Commission and Brokerage are other items belonging to expense, and an account is kept to show the Loss or Gain in this particular branch. It is conducted and closed precisely the same as the Interest and Discount account. When the books are closed there is frequently commission due on shipments partly sold, for which an account sales. has not been rendered. This is a gain which is not, but should be, shown in the books the same as Accrued Interest in Lesson 21, p. 147.

Freight, Express and Custom-House Charges are not practically items of expense, but it is the usual custom to close this account into Loss and Gain. This account is kept that we may know the amount paid for receiving and shipping goods. It is debited for freights, cartage, expressage, etc., and credited for rebates or overcharges, if any. This account should always be closed into the Merchandise account when the books are closed. The reason for this is, that it is an additional cost, also that Merchandise gets credit therefor by a certain percentage being added to the invoice price. In case of fire the amount of this account should be added to the loss, etc.

Advertising. In some branches of trade this is a very large account. It is kept, of course, to show the annual cost to advertise the business. It is debited for all cash paid for advertising, and credited. for any unexpired contracts when the books are closed. It closes into Loss and Gain.

Litigation. This is a very extensive account, especially with Railroad and Insurance Companies. The account is debited for all cash paid for Law and Court Fees. Usually there are no credits. It closes into Loss and Gain.

Traveling Expense. This is an extensive account with large wholesale houses and manufacturers who employ commercial travelers. The account is debited for all money paid for traveling expenses, baggage, etc. It closes into Loss and Gain.
________________________________________
** Request 1 **
Reproduce the bookkeeping accounts passage word for word, between "Advertising. In some" and "etc. It closes into Loss and Gain.", inclusive.
________________________________________
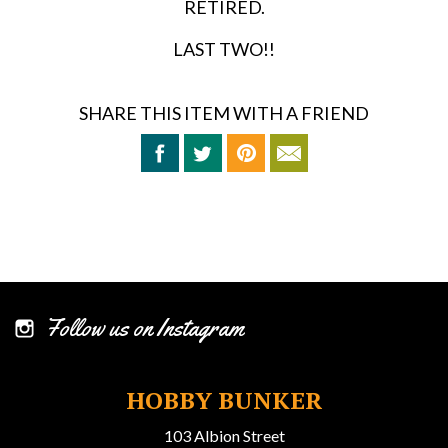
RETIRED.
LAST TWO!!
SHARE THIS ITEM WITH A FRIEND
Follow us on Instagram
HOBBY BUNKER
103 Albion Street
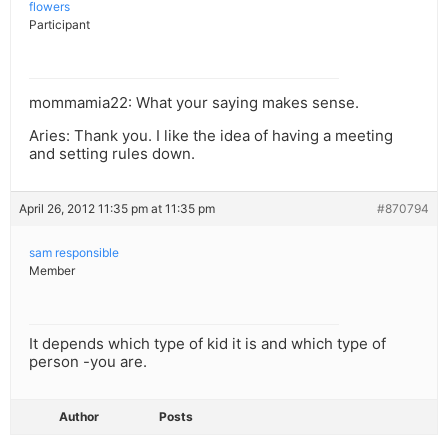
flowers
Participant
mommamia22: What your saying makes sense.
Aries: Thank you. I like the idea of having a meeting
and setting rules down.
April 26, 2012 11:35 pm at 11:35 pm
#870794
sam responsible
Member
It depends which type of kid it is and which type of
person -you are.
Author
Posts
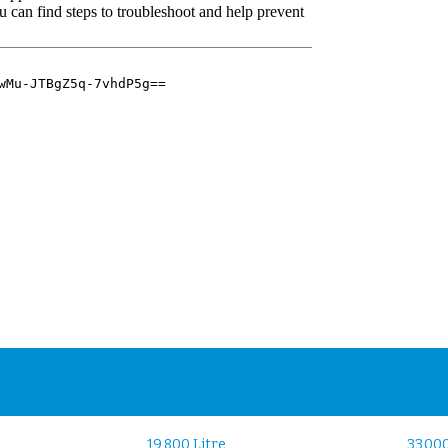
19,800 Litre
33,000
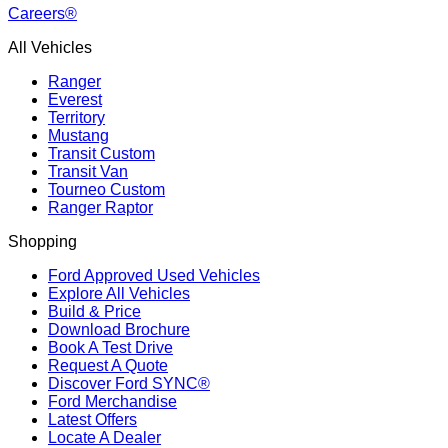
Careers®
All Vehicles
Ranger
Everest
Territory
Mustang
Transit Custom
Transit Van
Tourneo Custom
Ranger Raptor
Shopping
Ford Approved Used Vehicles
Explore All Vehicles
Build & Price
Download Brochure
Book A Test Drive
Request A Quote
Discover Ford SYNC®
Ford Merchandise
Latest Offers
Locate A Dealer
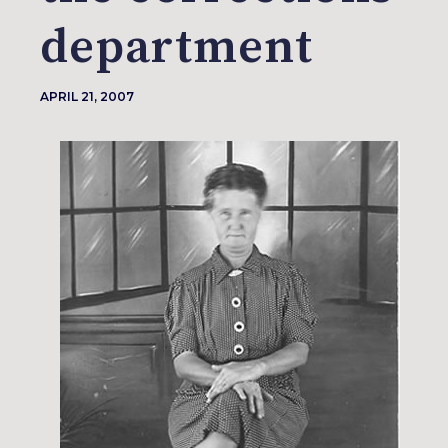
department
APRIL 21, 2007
________________________________________
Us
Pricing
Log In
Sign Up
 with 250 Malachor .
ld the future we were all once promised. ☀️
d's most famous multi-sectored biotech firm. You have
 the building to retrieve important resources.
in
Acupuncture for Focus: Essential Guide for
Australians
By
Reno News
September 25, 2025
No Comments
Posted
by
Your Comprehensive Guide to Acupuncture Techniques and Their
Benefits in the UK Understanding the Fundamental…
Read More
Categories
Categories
________________________________________
** Request 2 **
In the rows between the lines holding "19,800 Litre" and "APRIL 21, 2007", inclusive, replace "Mustang" with "Puma" and keep everything else the same. Give only those lines, and leave the pictures out.

** Task result 1 **
Advertising. In some branches of trade this is a very large account. It is kept, of course, to show the annual cost to advertise the business. It is debited for all cash paid for advertising, and credited. for any unexpired contracts when the books are closed. It closes into Loss and Gain.

Litigation. This is a very extensive account, especially with Railroad and Insurance Companies. The account is debited for all cash paid for Law and Court Fees. Usually there are no credits. It closes into Loss and Gain.

Traveling Expense. This is an extensive account with large wholesale houses and manufacturers who employ commercial travelers. The account is debited for all money paid for traveling expenses, baggage, etc. It closes into Loss and Gain.

** Task result 2 **
19,800 Litre
33,000
Careers®
All Vehicles
Ranger
Everest
Territory
Puma
Transit Custom
Transit Van
Tourneo Custom
Ranger Raptor
Shopping
Ford Approved Used Vehicles
Explore All Vehicles
Build & Price
Download Brochure
Book A Test Drive
Request A Quote
Discover Ford SYNC®
Ford Merchandise
Latest Offers
Locate A Dealer
department
APRIL 21, 2007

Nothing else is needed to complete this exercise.